| How to complete this task |
Using the entries that follow, state how many lines contain the word "lich". The response is that number and nothing more.

:: Data under study

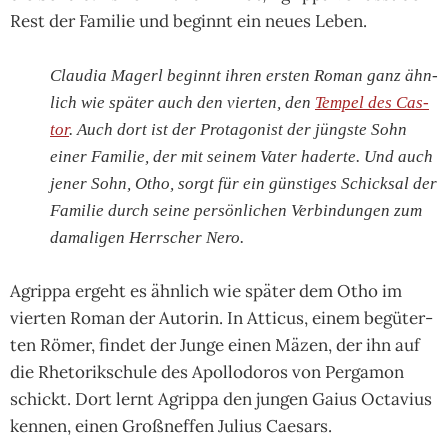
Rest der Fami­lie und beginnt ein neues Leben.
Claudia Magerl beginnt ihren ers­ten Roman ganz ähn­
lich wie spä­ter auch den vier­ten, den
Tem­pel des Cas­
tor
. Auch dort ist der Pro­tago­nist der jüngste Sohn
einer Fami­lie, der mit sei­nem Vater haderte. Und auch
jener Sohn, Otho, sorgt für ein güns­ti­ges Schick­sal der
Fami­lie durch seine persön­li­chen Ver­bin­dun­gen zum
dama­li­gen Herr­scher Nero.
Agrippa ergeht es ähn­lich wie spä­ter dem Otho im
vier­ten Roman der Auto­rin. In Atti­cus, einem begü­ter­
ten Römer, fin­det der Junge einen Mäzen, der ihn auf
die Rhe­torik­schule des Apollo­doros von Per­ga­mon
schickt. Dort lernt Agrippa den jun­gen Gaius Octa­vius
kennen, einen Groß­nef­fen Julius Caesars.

::::
:: Data under study

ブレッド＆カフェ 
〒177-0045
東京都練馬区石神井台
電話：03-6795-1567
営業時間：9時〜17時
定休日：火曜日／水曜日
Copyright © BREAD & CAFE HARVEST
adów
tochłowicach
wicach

::::

| Result below |
2